━━ Excerpt to read ━━
Featured Artist: Yang Jingtian

YANG JINGTIAN: MIRRORS, MATERIALS, AND THE MAKING OF THE SELF


Lithography, steel and glass: in Yang Jingtian’s world, nothing is merely a material to carry form. Other than appearance, each material holds memory, tension, and the paradoxes of being seen. His works are built not for permanence but for proximity. This is an unresolved space among bodies, gazes, and selves. “Between the idea and the reality, between the motion and the act, falls the shadow (Eliot 1925)."¹ In Yang’s art practice, shadow is not a void but a tension, where intimacy resists transparency, and the self becomes visible only through distortion.


Born in China and currently based in London, Yang Jingtian is a rising interdisciplinary artist whose practice spans sculpture, printmaking, video, and installation. With a background in animation and printmaking, Yang works across media to explore the shifting boundaries between the self and society, intimacy and distance, projection and presence. Drawing on psychoanalysis, particularly Lacan's mirror stage, Yang visualises the self as always seen through the gaze of another, reflected, mediated, and never entirely one’s own.


Lithography: Entangled Bodies of Intimacy and Dissolution


Lithography forms the bedrock of Yang’s image-making. In the series of large lithographs, Murmurs of a Melting Embrace (2025), shadowy human figures appear to fuse, dissolve, or recoil from one another, reflecting how intimacy can simultaneously both connect and erode individual identity. In Murmurs of a Melting Embrace 01 (2025), two figures lean into each other with almost desperate proximity, yet are never fully unified. They seem formed not by contour but by erosion. Blurred edges, absences, and bleeding tonalities dominate the surface.
━━━
━━ Entries provided ━━
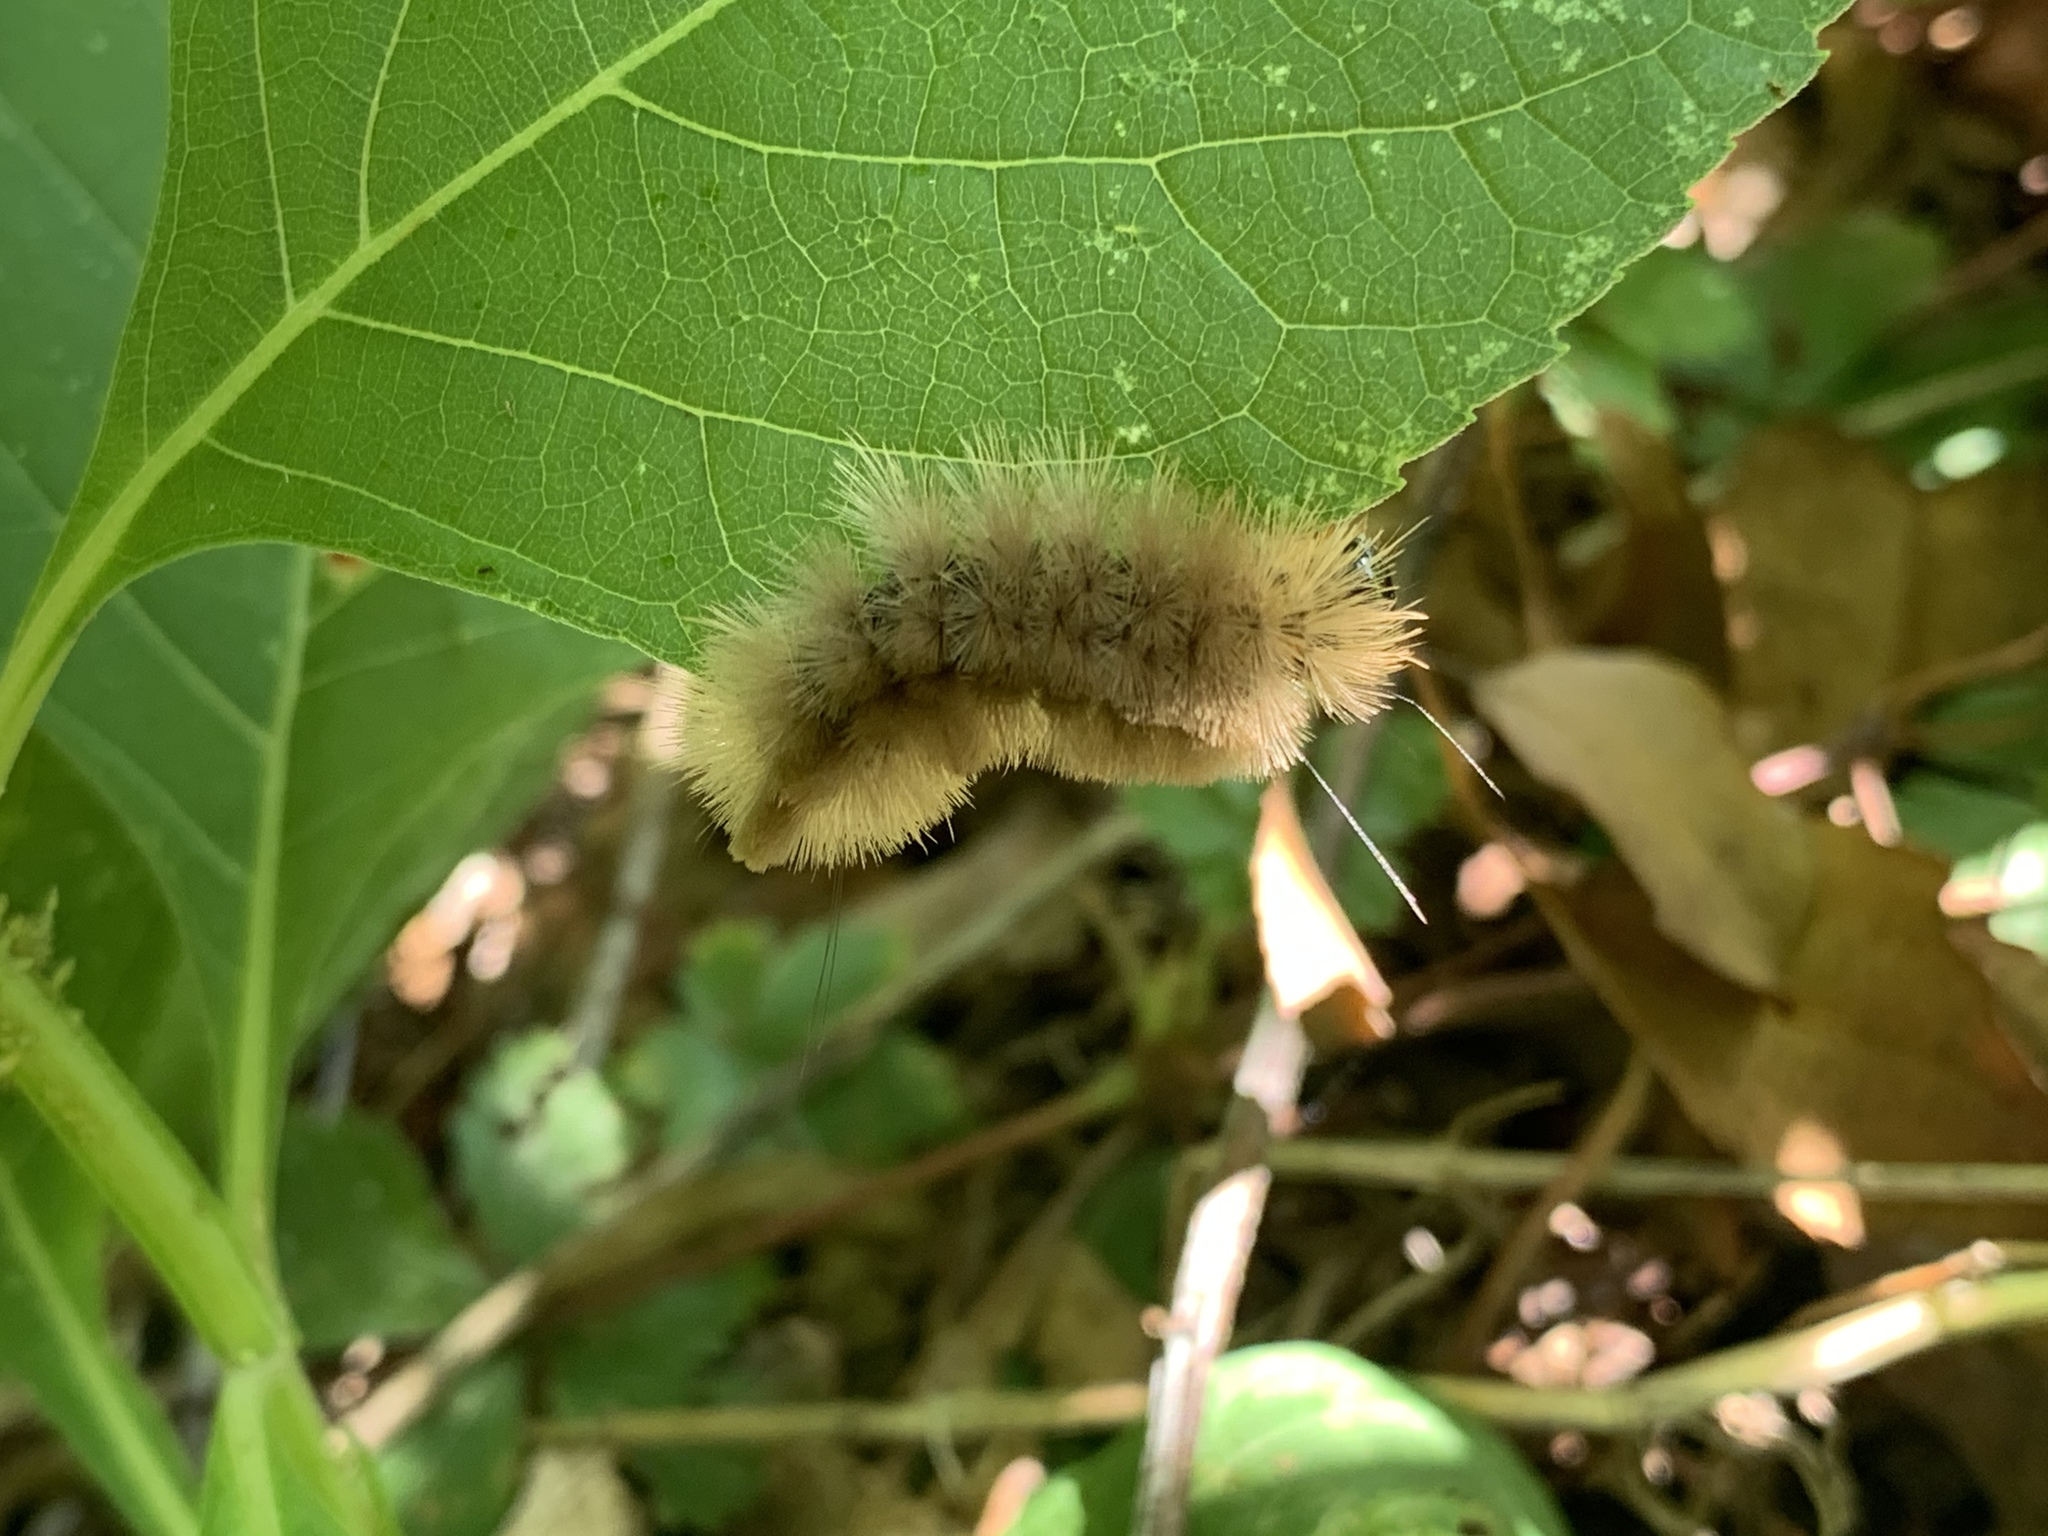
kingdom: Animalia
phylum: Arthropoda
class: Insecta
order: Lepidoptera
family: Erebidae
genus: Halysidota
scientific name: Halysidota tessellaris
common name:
━━━
- [Exercise objective]: Carry on the piece about Yang Jingtian's art from the point where it stops, in the same style.

- [Output for this exercise]:
Murmurs of a Melting Embrace 01, 2025, Lithography on Paper, 53 x 74cm


In Murmurs of a Melting Embrace 02 (2025), asymmetry and retreat are rendered in posture, as one figure leans in while the other withdraws. What appears to be a moment of intimacy becomes a choreography of tension between softness and strength, desire and dissolution. The work resists fixed interpretation, instead capturing the moment when emotional proximity gives way to psychic disintegration.

Murmurs of a Melting Embrace 02, 2025, Lithography on Paper, 71 x 59cm


Mirror, Gaze, and the Imaginary Self


Yang’s sculptural installation Staring at Me, Like I Don’t Even Exist (2025), selected for SWANFALL ART Annual Exhibition, Fables, extends the concern with interpersonal tension into the realm of surveillance and social feedback. It consists of a set of bent metal plates printed with detached eyes, arranged in a mirrored construction that reflects both the viewer and the printed eyes. Printed through a process called UV printing and guided by eye-tracking data, the work resuscitates a spatial map of looking and being looked at, suggesting that our identities are continually shaped by how we imagine we are seen.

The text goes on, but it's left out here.